Getting Started

RedisVL is a Python library with an integrated CLI for building AI applications with Redis. This guide covers the core workflow:

  1. Defining an IndexSchema
  2. Preparing a sample dataset
  3. Creating a SearchIndex
  4. Using the rvl CLI
  5. Loading data into Redis
  6. Fetching and managing records
  7. Executing vector searches
  8. Updating an index

Prerequisites

Before you begin, ensure you have:

What You'll Learn

By the end of this guide, you will be able to:

  • Create index schemas using Python dictionaries or YAML files
  • Build and manage SearchIndex objects
  • Use the rvl CLI for index management
  • Load data and execute vector similarity searches
  • Fetch individual records and list all keys in an index
  • Delete specific records by key or document ID
  • Update index schemas as your application evolves

Define an IndexSchema

The IndexSchema maintains crucial index configuration and field definitions to enable search with Redis.

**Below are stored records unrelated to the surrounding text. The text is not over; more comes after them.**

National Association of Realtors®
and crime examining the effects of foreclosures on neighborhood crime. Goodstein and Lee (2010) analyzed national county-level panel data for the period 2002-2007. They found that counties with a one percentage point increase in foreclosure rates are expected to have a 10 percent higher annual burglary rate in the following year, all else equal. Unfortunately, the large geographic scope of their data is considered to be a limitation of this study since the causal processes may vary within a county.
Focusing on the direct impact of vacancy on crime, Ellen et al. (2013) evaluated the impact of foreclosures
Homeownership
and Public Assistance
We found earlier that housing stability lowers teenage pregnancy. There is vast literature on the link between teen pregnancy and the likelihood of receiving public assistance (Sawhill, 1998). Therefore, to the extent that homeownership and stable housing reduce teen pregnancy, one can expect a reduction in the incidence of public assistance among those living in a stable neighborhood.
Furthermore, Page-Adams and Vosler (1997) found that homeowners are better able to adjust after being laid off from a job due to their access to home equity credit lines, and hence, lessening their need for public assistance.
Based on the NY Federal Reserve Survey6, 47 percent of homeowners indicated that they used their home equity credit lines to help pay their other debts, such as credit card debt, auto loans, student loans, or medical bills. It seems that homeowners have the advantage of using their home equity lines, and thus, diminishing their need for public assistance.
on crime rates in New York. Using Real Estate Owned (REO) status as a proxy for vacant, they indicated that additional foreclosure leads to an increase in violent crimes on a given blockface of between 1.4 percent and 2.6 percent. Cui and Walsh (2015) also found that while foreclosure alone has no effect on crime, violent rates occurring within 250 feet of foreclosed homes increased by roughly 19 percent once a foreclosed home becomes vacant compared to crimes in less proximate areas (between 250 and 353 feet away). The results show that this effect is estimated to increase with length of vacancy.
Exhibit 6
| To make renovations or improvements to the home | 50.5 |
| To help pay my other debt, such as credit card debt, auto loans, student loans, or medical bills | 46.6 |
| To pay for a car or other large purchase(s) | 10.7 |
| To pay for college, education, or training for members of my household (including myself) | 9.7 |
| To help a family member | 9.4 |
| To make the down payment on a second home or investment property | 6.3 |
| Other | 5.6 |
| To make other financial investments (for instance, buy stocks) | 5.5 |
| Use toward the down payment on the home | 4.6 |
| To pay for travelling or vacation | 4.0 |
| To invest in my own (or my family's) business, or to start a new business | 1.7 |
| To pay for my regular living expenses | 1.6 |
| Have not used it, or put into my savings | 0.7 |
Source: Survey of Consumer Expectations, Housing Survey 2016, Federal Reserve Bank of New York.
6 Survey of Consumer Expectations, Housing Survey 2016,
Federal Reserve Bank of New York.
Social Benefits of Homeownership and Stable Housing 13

For ease of use, the schema can be constructed from a python dictionary or yaml file.

Example Schema Creation

Consider a dataset with user information, including job, age, credit_score, and a 3-dimensional user_embedding vector.

You must also decide on a Redis index name and key prefix to use for this dataset. Below are example schema definitions in both YAML and Dict format.

YAML Definition:

version: '0.1.0'

index:
  name: user_simple
  prefix: user_simple_docs

fields:
    - name: user
      type: tag
    - name: credit_score
      type: tag
    - name: job
      type: text
    - name: age
      type: numeric
    - name: user_embedding
      type: vector
      attrs:
        algorithm: flat
        dims: 3
        distance_metric: cosine
        datatype: float32

Store this in a local file, such as schema.yaml, for RedisVL usage.

Python Dictionary:

schema = {
    "index": {
        "name": "user_simple",
        "prefix": "user_simple_docs",
    },
    "fields": [
        {"name": "user", "type": "tag"},
        {"name": "credit_score", "type": "tag"},
        {"name": "job", "type": "text"},
        {"name": "age", "type": "numeric"},
        {
            "name": "user_embedding",
            "type": "vector",
            "attrs": {
                "dims": 3,
                "distance_metric": "cosine",
                "algorithm": "flat",
                "datatype": "float32"
            }
        }
    ]
}

Sample Dataset Preparation

Below, create a mock dataset with user, job, age, credit_score, and user_embedding fields. The user_embedding vectors are synthetic examples for demonstration purposes.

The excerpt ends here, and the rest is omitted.